The Stone Age people settled the area about 6500 years ago. The Romans then settled in the area and it was found that an important road for transport went through the current city. Even from prehistoric times, earlier civilizations were cultivating wine on the slopes of the Eichkogel.

In the 14th century, Gumpoldskirchen was already a market and court location.

Gumpoldskirchen, like so many of its neighbor principalities, was devastated twice by the first and the second Turkish Sieges.

By the end of the 18th Century, Gumpoldskirchen began to industrialize. It had many factories and greatly assisted the rapid industrialization of the Austro-Hungarian Empire.

After the 1938 Anschluss, Gumpoldskirchen became a part of the Greater Vienna that the Nazis created. Toward the end of World War II, the area around Gumpoldskirchen became an area of intense battle between the coming Soviet troops and the remaining 6th SS Panzer Army.
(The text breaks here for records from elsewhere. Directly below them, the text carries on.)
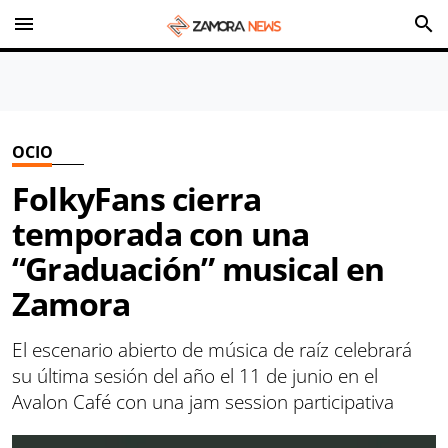
menu
search
OCIO
FolkyFans cierra
temporada con una
“Graduación” musical en
Zamora
El escenario abierto de música de raíz celebrará
su última sesión del año el 11 de junio en el
Avalon Café con una jam session participativa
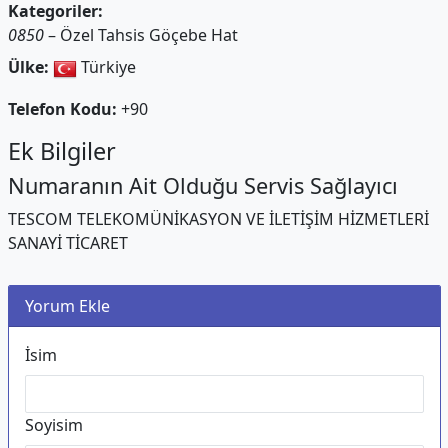
Kategoriler:
0850
– Özel Tahsis Göçebe Hat
Ülke:
Türkiye
Telefon Kodu:
+90
Ek Bilgiler
Numaranın Ait Olduğu Servis Sağlayıcı
TESCOM TELEKOMÜNİKASYON VE İLETİŞİM HİZMETLERİ
SANAYİ TİCARET
Yorum Ekle
İsim
Soyisim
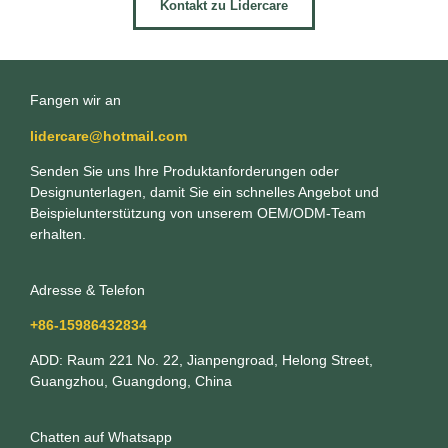
Kontakt zu Lidercare
Fangen wir an
lidercare@hotmail.com
Senden Sie uns Ihre Produktanforderungen oder
Designunterlagen, damit Sie ein schnelles Angebot und
Beispielunterstützung von unserem OEM/ODM-Team
erhalten.
Adresse & Telefon
+86-15986432834
ADD: Raum 221 No. 22, Jianpengroad, Helong Street,
Guangzhou, Guangdong, China
Chatten auf Whatsapp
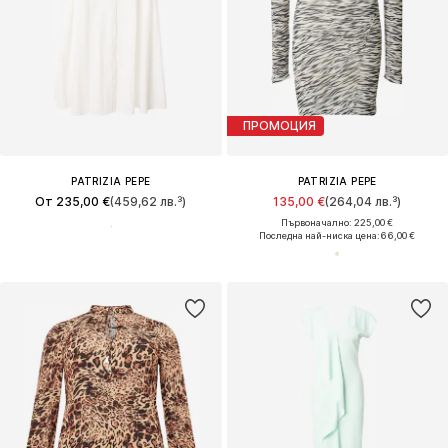
ПРОМОЦИЯ
PATRIZIA PEPE
PATRIZIA PEPE
От 235,00 €
(459,62 лв.³)
135,00 €
(264,04 лв.³)
Първоначално: 225,00 €
Последна най-ниска цена:
66,00 €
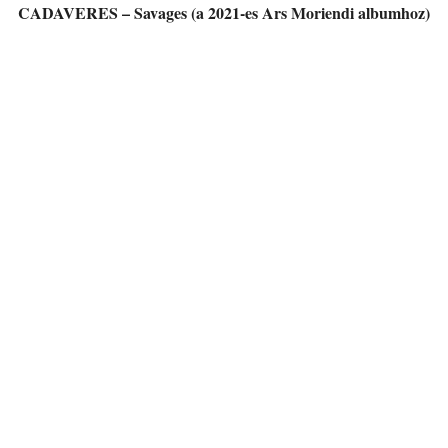
CADAVERES – Savages (a 2021-es Ars Moriendi albumhoz)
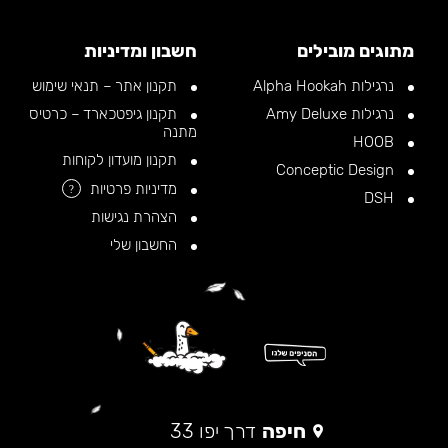
מתוגים מובילים
חשבון ומדיניות
נרגילות Alpha Hookah
תקנון אתר – תנאי שימוש
נרגילות Amy Deluxe
תקנון גיפטכארד – כרטיס
מתנה
HOOB
תקנון מועדון לקוחות
Conceptic Design
מדיניות פרטיות
?
DSH
הצהרת נגישות
החשבון שלי
חיפה
דרך יפו 33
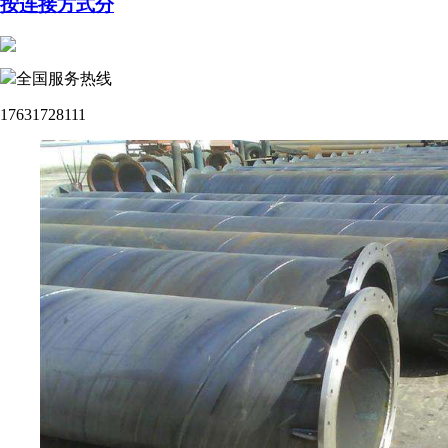
按连接方式分
全国服务热线
17631728111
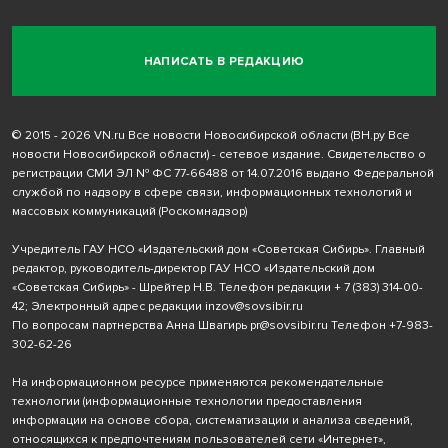
НАПИСАТЬ В РЕДАКЦИЮ
© 2015 - 2026 VN.ru Все новости Новосибирской области (ВН.ру Все
новости Новосибирской области) - сетевое издание. Свидетельство о
регистрации СМИ ЭЛ № ФС 77-66488 от 14.07.2016 выдано Федеральной
службой по надзору в сфере связи, информационных технологий и
массовых коммуникаций (Роскомнадзор)
Учредитель ГАУ НСО «Издательский дом «Советская Сибирь». Главный
редактор, руководитель-директор ГАУ НСО «Издательский дом
«Советская Сибирь» - Шрейтер Н.В. Телефон редакции
+ 7 (383) 314-00-
42
; Электронный адрес редакции
inzov@sovsibir.ru
По вопросам партнерства Анна Швагирь
pr@sovsibir.ru
Телефон
+7-983-
302-62-26
На информационном ресурсе применяются рекомендательные
технологии
(информационные технологии предоставления
информации на основе сбора, систематизации и анализа сведений,
относящихся к предпочтениям пользователей сети «Интернет»,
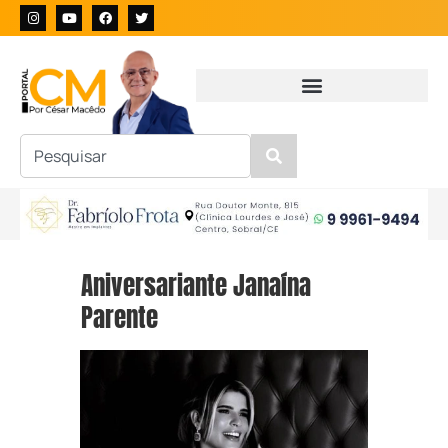
Aniversariante Janaína
Parente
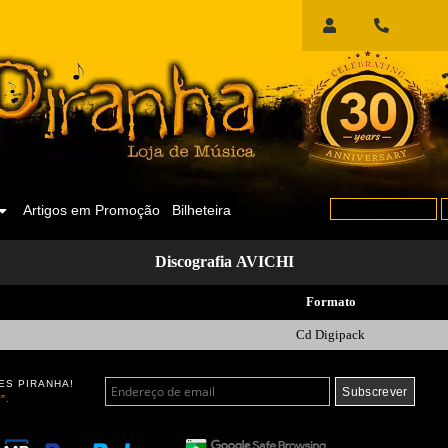
Início
de
Sessão
Artigos em Promoção
Bilheteira
Discografia AVICHI
Formato
Cd Digipack
ES PIRANHA!
".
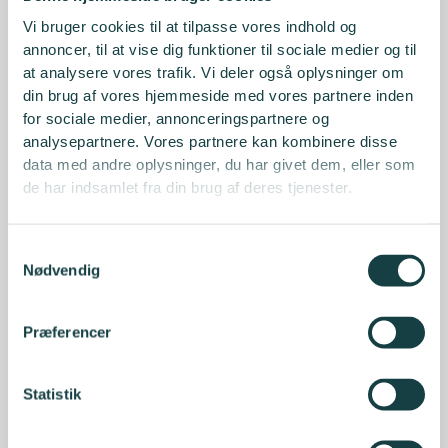
Vi bruger cookies til at tilpasse vores indhold og
annoncer, til at vise dig funktioner til sociale medier og til
at analysere vores trafik. Vi deler også oplysninger om
din brug af vores hjemmeside med vores partnere inden
for sociale medier, annonceringspartnere og
analysepartnere. Vores partnere kan kombinere disse
data med andre oplysninger, du har givet dem, eller som
de har indsamlet fra din brug af deres tjenester.
Samtykkevalg
Nødvendig
Præferencer
Statistik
Gumpoldskirchen was unfortunately caught up in the 1985 wine glycol scandal that saw many Austrian wine makers called out for inserting illegal (and potentially harmful) ingredients. The scandal caused harm to the Austrian wine industry that it is still fighting to overcome today.

Population[edit]

Historical population
Year Pop.   ±%  
1971 2,804 —    
1981 2,978 +6.2%
1991 2,982 +0.1%
2001 3,233 +8.4%
2011 3,450 +6.7%

Sights[edit]

Church St. Michael[edit]

St. Michael's church is a gothic cathedral in Gumpoldskirchen. A recently discovered crypt was found lying under the church.

Teutonic Order Castle[edit]

This castle was first used by the Teutonic Order in 1241 and served as a fortress for the next few hundred years. The castle was rebuilt in 1931 and after the Anschluss, was converted to a research institute for winery. Damage occurred to the castle in the late years of World War II, and in 1946, it was given back to the church. In 1998 and 1999, the castle underwent renovations and today it serves as a popular guesthouse.

The Pillory[edit]

The pillory stands just outside of town hall. It is a large stone built in 1563 with inscriptions chiseled on it. The pillory was a symbol of the market rights of the city. It was also used to punish lawbreakers who were then chained to the stone and sometimes even tortured and killed.

Town Hall[edit]

The old town hall was built during the Renaissance period and was originally a courthouse. The pillared hall can still be seen today on the second-floor. The town-hall still has old prison cells, however they are now used for storage.